Benford’s Law and fraud in the Russian election
Earlier today Ben Goldacre posted about using Benford’s Law to try and detect fraud in the Russian elections. Read that now, or the rest of this post won’t make sense. This is a loose R translation of Ben’s Stata code.
The data is held in a Google doc. While it is possible to directly retrieve the contents with R, for a single document it is easier to save it a CSV, and load it from your own machine.
russian <- read.csv("Russian observed results - FullData.csv")
There are loads of ways of manipulating data and plotting it in R, and while you can do everything in the base R distribution, I’m going to use a few packages to make it easier.
library(reshape) library(stringr) library(ggplot2)

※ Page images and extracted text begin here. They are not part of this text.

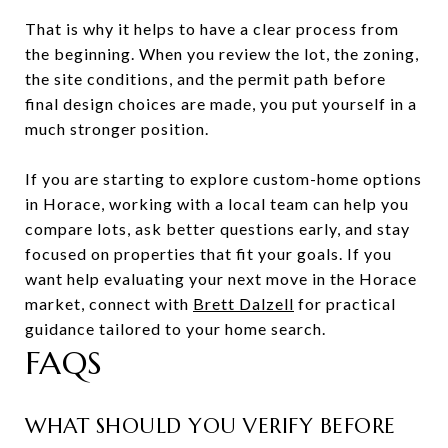
That is why it helps to have a clear process from
the beginning. When you review the lot, the zoning,
the site conditions, and the permit path before
final design choices are made, you put yourself in a
much stronger position.
If you are starting to explore custom-home options
in Horace, working with a local team can help you
compare lots, ask better questions early, and stay
focused on properties that fit your goals. If you
want help evaluating your next move in the Horace
market, connect with
Brett Dalzell
for practical
guidance tailored to your home search.
FAQS
WHAT SHOULD YOU VERIFY BEFORE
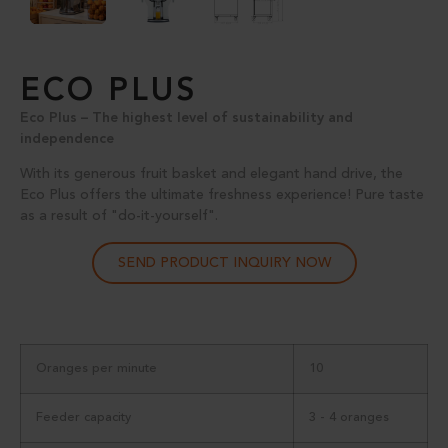
ECO PLUS
Eco Plus – The highest level of sustainability and
independence
With its generous fruit basket and elegant hand drive, the
Eco Plus offers the ultimate freshness experience! Pure taste
as a result of "do-it-yourself".
SEND PRODUCT INQUIRY NOW
Oranges per minute
10
Feeder capacity
3 - 4 oranges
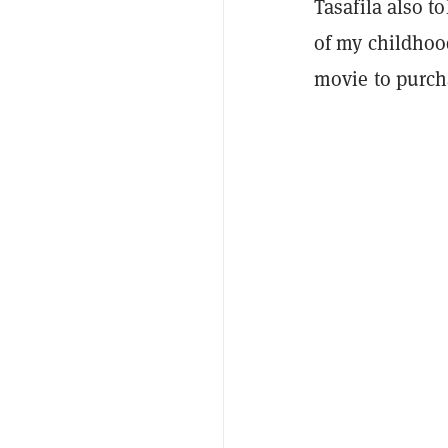
Tasafila also t
of my childhoo
movie to purcha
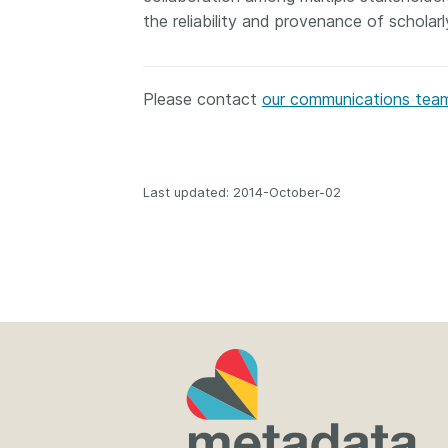
the reliability and provenance of scholar
Please contact
our communications tea
Last updated: 2014-October-02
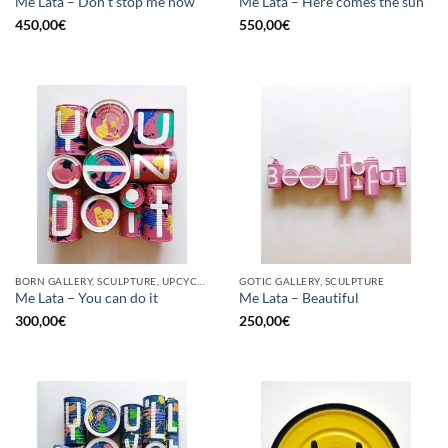
Me Lata – Don’t stop me now
Me Lata – Here comes the sun
450,00
€
550,00
€
BORN GALLERY, SCULPTURE, UPCYCLE
GOTIC GALLERY, SCULPTURE
Me Lata – You can do it
Me Lata – Beautiful
300,00
€
250,00
€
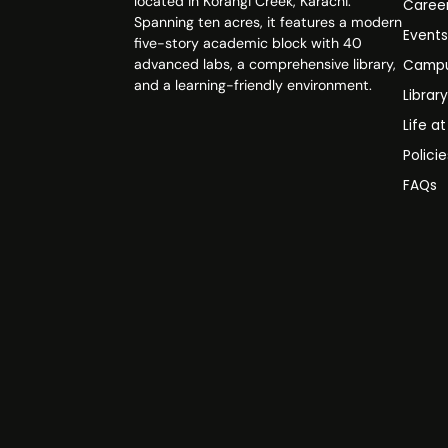
located in Korangi Creek, Karachi.
Caree
Spanning ten acres, it features a modern
Event
five-story academic block with 40
advanced labs, a comprehensive library,
Campu
and a learning-friendly environment.
Librar
Life a
Polici
FAQs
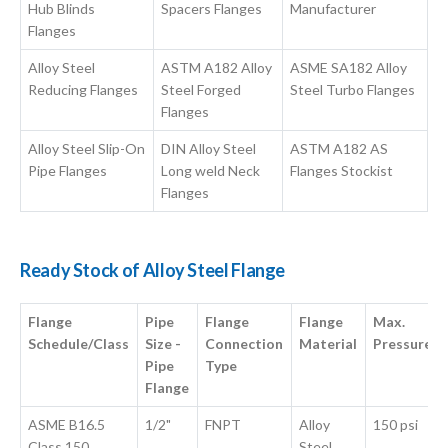
Hub Blinds
Spacers Flanges
Manufacturer
Flanges
Alloy Steel
ASTM A182 Alloy
ASME SA182 Alloy
Reducing Flanges
Steel Forged
Steel Turbo Flanges
Flanges
Alloy Steel Slip-On
DIN Alloy Steel
ASTM A182 AS
Pipe Flanges
Long weld Neck
Flanges Stockist
Flanges
Ready Stock of Alloy Steel Flange
Flange
Pipe
Flange
Flange
Max.
Schedule/Class
Size -
Connection
Material
Pressure
Pipe
Type
Flange
ASME B16.5
1/2"
FNPT
Alloy
150 psi
Class 150
Steel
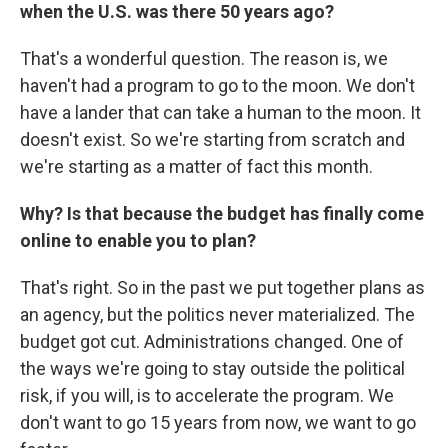
when the U.S. was there 50 years ago?
That's a wonderful question. The reason is, we
haven't had a program to go to the moon. We don't
have a lander that can take a human to the moon. It
doesn't exist. So we're starting from scratch and
we're starting as a matter of fact this month.
Why? Is that because the budget has finally come
online to enable you to plan?
That's right. So in the past we put together plans as
an agency, but the politics never materialized. The
budget got cut. Administrations changed. One of
the ways we're going to stay outside the political
risk, if you will, is to accelerate the program. We
don't want to go 15 years from now, we want to go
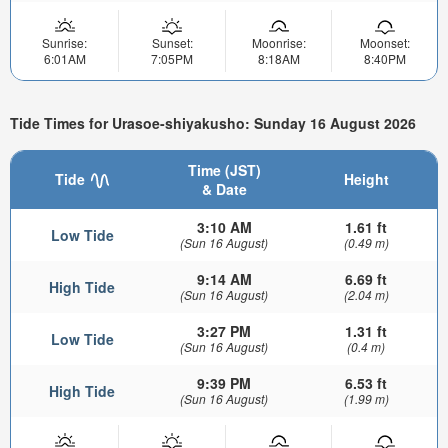
Sunrise:
Sunset:
Moonrise:
Moonset:
6:01AM
7:05PM
8:18AM
8:40PM
Tide Times for Urasoe-shiyakusho: Sunday 16 August 2026
Time (JST)
Tide
Height
& Date
3:10 AM
1.61 ft
Low Tide
(Sun 16 August)
(0.49 m)
9:14 AM
6.69 ft
High Tide
(Sun 16 August)
(2.04 m)
3:27 PM
1.31 ft
Low Tide
(Sun 16 August)
(0.4 m)
9:39 PM
6.53 ft
High Tide
(Sun 16 August)
(1.99 m)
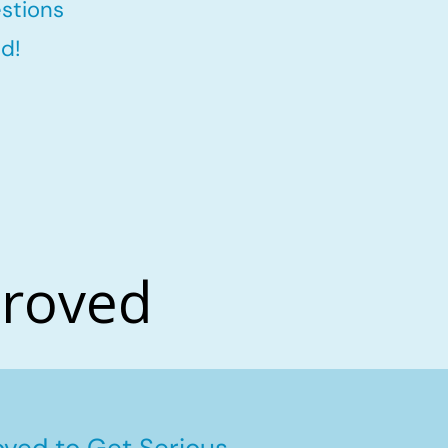
stions
d!
proved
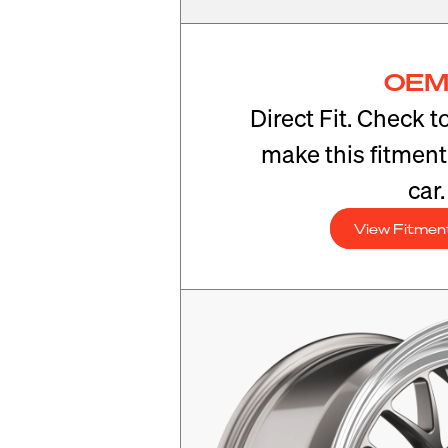
OEM
Direct Fit. Check t
make this fitmen
car.
View Fitmen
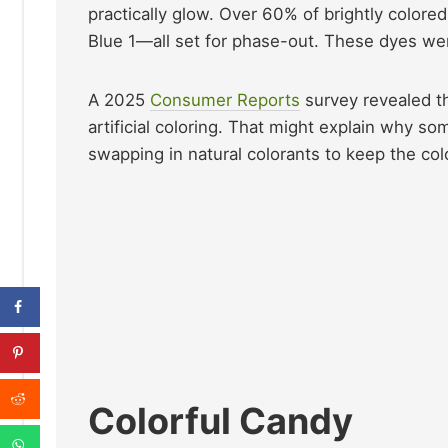
practically glow. Over 60% of brightly colore
Blue 1—all set for phase-out. These dyes were 
A 2025
Consumer Reports
survey revealed t
artificial coloring. That might explain why 
swapping in natural colorants to keep the colo
Colorful Candy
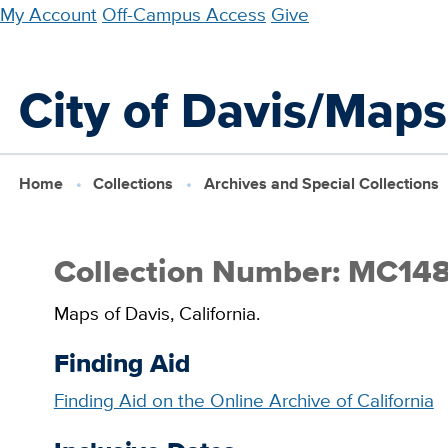
Skip
My Account
Off-Campus Access
Give
to
main
City of Davis/Maps
content
Home
Collections
Archives and Special Collections
Collection Number: MC14
Maps of Davis, California.
Finding Aid
Finding Aid on the Online Archive of California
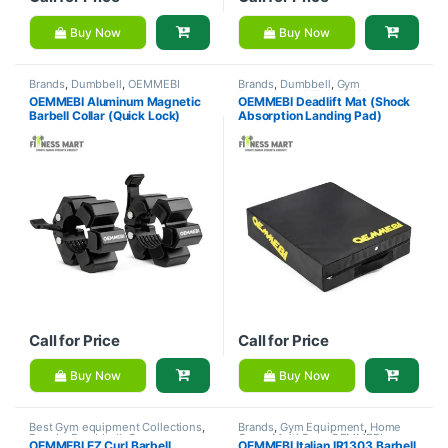
Buy Now
Buy Now
Brands
,
Dumbbell
,
OEMMEBI
Brands
,
Dumbbell
,
Gym
Fitness
Equipment
,
OEMMEBI Fitness
OEMMEBI Aluminum Magnetic
OEMMEBI Deadlift Mat (Shock
Barbell Collar (Quick Lock)
Absorption Landing Pad)
Call for Price
Call for Price
Buy Now
Buy Now
Best Gym equipment Collections
,
Brands
,
Gym Equipment
,
Home
Brands
,
Dumbbell
,
Gym
Gym - Multi Gym
,
OEMMEBI
OEMMEBI EZ Curl Barbell
OEMMEBI Italian IR1303 Barbell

A little transformation is needed. We take only the columns containing the counts and manipulate the data into a “long” format with only one value per row.
russian <- melt(
russian[, c("Zhirinovsky", "Zyuganov", "Mironov", "Prokhorov", "Putin")],
variable_name = "candidate"
)
Now we add columns containing the first and last digits, extracted using regular expressions.
russian <- ddply(
russian,
.(candidate),
transform,
first.digit = str_extract(value, "[123456789]"),
last.digit = str_extract(value, "[[:digit:]]$"))
The table function gives us the counts of each number, and we compare these against the counts predicted by Benford’s Law.
first_digit_counts <- as.vector(table(russian$first.digit)) first_digit_actual_vs_expected <- data.frame( digit = 1:9, actual.count = first_digit_counts, actual.fraction = first_digit_counts / nrow(russian), benford.fraction = log10(1 + 1 / (1:9)) )
The counts of the last digit can be obtained in a similar way.
last_digit_counts <- as.vector(table(russian$last.digit))
last_digit_actual_vs_expected <- data.frame(
digit = 0:9,
count = last_digit_counts,
fraction = last_digit_counts / nrow(russian)
)
last_digit_actual_vs_expected$cumulative.fraction <- cumsum(last_digit_actual_vs_expected$fraction)
Here is the line graph…
a_vs_e <- melt(first_digit_actual_vs_expected[, c("digit", "actual.fraction", "benford.fraction")], id.var = "digit")
(fig1_lines <- ggplot(a_vs_e, aes(digit, value, colour = variable)) +
geom_line() +
scale_x_continuous(breaks = 1:9) +
scale_y_continuous(formatter = "percent") +
ylab("Counts with this first digit") +
opts(legend.position = "none")
)
and the histogram
(fig2_hist <- ggplot(russian, aes(value)) +
geom_histogram(binwidth = 20)
)



I think that the data don’t follow the distribution of Benford’s law because the numbers generated by this election don’t span several orders of magnitude. Data aggregated for regions follow Benford’s law. I tested the hypothesis with Italian data aggregated for sections and for municipalities and results are similar to Russian’s.
Piero
Agreed, and Ben’s original article says as much. It might be interesting to rerun the analysis with numbers converted to base 5, say, in order to increase the number of orders of magnitude.
Of course, we shouldn’t really expect Benford’s Law to find anything untoward, since sitting down and making up numbers for election results is less likely than ballot stuffing, or intimidating people who would have voted for the opposition, or gerrymandering, or many other ways of rigging an election.
The syntax for ggplot2 has changed. Now opts should be replaced by theme, and also the following line’s syntax has changed:
scale_y_continuous(formatter = “percent”)
I’m not sure how the new syntax works though. I expected the following to print percentages on the y axis,but it didn’t. I’m sure you’ll know how to fix this!
library(“scales”) # needed? for scale_y_continuous(labels = percent)
(fig1_lines <- ggplot(a_vs_e, aes(digit, value, colour = variable)) +
geom_line() +
scale_x_continuous(breaks = 1:9) +
scale_y_continuous(labels = percent) + #shouldn't this work?
xlab("") +
ylab("Counts with this first digit") +
theme(legend.position = "none")
)
Oh but it does work, with the new syntax.